A pesar de la evidente apariencia de perra realenga, el animal había siempre despertado  simpatía en el niño, pues parecía tener sentimientos de humanos.

Cada vez que en el barrio alguien fallecía, se escuchaban infaltablemente los ladridos y llantos, casi humanos, de la perra, propiedad de todos y de ninguno en el barrio. Wauuu! Wauuuuuuuu! Y el eco del ladrido asemejaba la sirena de un tren que se aleja.

Y ahí estaba de nuevo ladrando la perra, tras la fuga rauda desde el centro de salud; carrera tan vertiginosa como la del ladrón sorprendido en el acto, sin otra alternativa fuera de la huida.

La noche estaba haciéndose espacio, venciendo al día con la oscuridad; lo que no impidió al niño darse cuenta de que, efectivamente, de algo se había adueñado la perra y que lo aferraba certera en sus fauces.

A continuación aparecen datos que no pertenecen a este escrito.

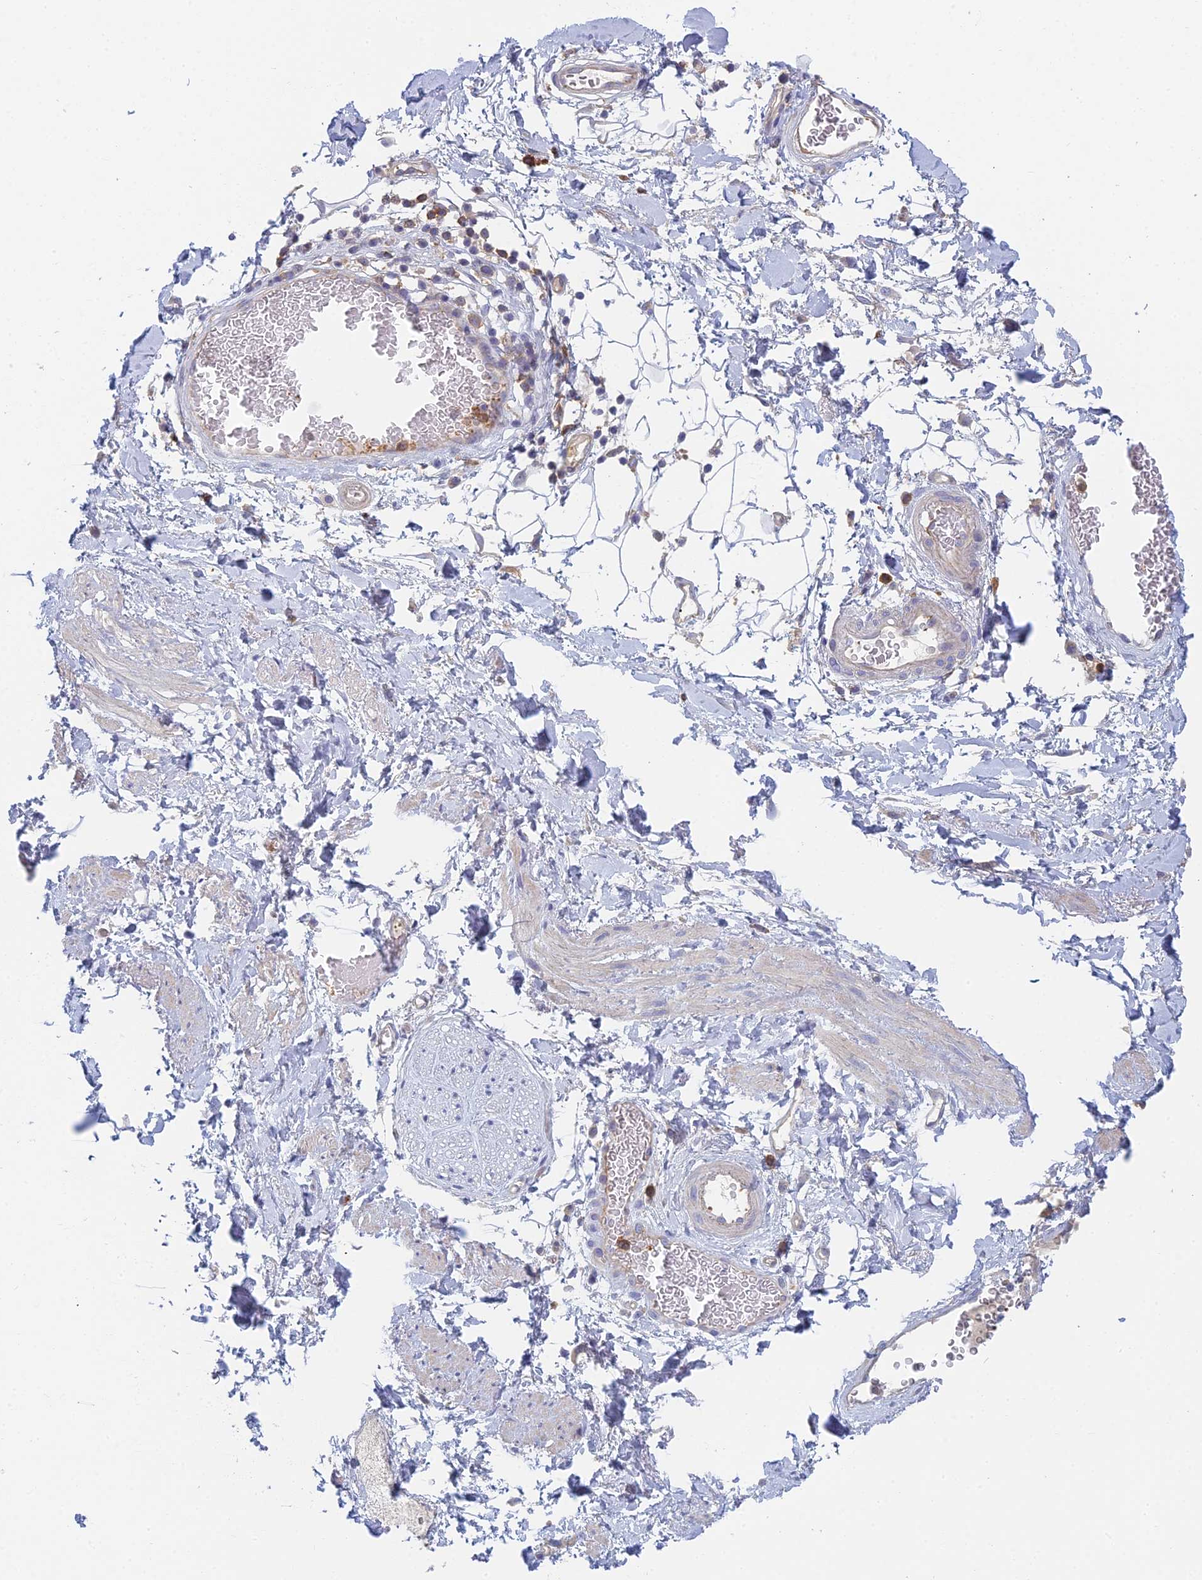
{"staining": {"intensity": "negative", "quantity": "none", "location": "none"}, "tissue": "adipose tissue", "cell_type": "Adipocytes", "image_type": "normal", "snomed": [{"axis": "morphology", "description": "Normal tissue, NOS"}, {"axis": "morphology", "description": "Adenocarcinoma, NOS"}, {"axis": "topography", "description": "Rectum"}, {"axis": "topography", "description": "Vagina"}, {"axis": "topography", "description": "Peripheral nerve tissue"}], "caption": "Immunohistochemistry (IHC) histopathology image of benign human adipose tissue stained for a protein (brown), which demonstrates no expression in adipocytes.", "gene": "STRN4", "patient": {"sex": "female", "age": 71}}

Tras el momento de la escandalosa fuga,  daba la impresión de que todo ya había pasado y el niño resolvió regresar a su casa, a poca distancia del lugar de los hechos; allí el cálido beso de su madre hacía competencia a la cena caliente preparada para la familia.

Luego venía el baño y las tareas de la escuela, para posteriormente rendirse al descanso merecido, tras un día de una amplia cartelera de actividades infantiles.

Pero no. Apenas haberle solicitado a la sábana el abrazo que hace de antesala al sueño, los plañidos de la perra delataron nuevamente su presencia en la cercanía. Pero esta vez, al quejido identificable de la perra de la historia, se añadió el coro de varios otros canes que parecía se le habían asociado en solidaridad.

Resistir a la tentación de acercarse al lugar de los hechos, era mucho pedir. Lanzando la sábana con los pies hacia un lado  y dando un salto para abandonar la cama, el niño se puso la ropa y el calzado, con la firme decisión de acudir a la madriguera donde él acostumbraba visitar a su amiga, la perra.

Era todavía temprano en la noche; las mujeres, y también algunos hombres, cumplían con el casi sagrado e irresistible deber de darle seguimiento a la novela de turno. El niño caminó la no larga distancia que lo separaba de la casa en ruina, donde sin falta encontraría a su amiga, la perra, y sus acompañantes caninos, también vecinos del barrio.


Rompiendo la oscuridad con unos ojos profundamente abiertos que le servían de linterna, y ayudado por una tierna luz de luna primaveral, el niño penetró entre los escombros de la casa que había sido abandonada, vencida por su propia historia encanecida.

El espectáculo que se abrió a su mirada era digno de cualquier Congreso y Autoridad que pretenda acreditarse de moderno y progresista, olvidando el valor de la vida.

La perra viralata, recostada junto a los restos de alguien que los médicos se ufanan en llamar “producto”, despedía con sus aullidos lastimeros una criaturita apenas formada en el seno de una mujer que hacía pocos instantes había renunciado a la maternidad,

Y, formando un coro de especímenes de la misma calaña, otros perros contemplaban la escena, respondiendo al lamento de la perra madre, cual cantilena de una letanía de oficio de difuntos.

Con sus patas y sin dejar de aullar su canto litánico, la perra madre fue separando la tierra en torno a la criatura, hasta empujarla y cubrirla con cuidado, al estilo del mejor de los entierros. Un wauuuu interminable perturbó finalmente el silencio de la noche, replicado por los gritos plañideros de los otros animales.

Los concurrentes tomaron cada uno sus caminos y el niño travieso siguió asombrado a la perra madre, hasta verla postrarse en el rincón que ya tenía reservado en la parte trasera de la clínica, a la espera de que, por la parte delantera, alguna otra madre abortada acudiera ante quien había renunciado al deber hipocrático de proteger la vida.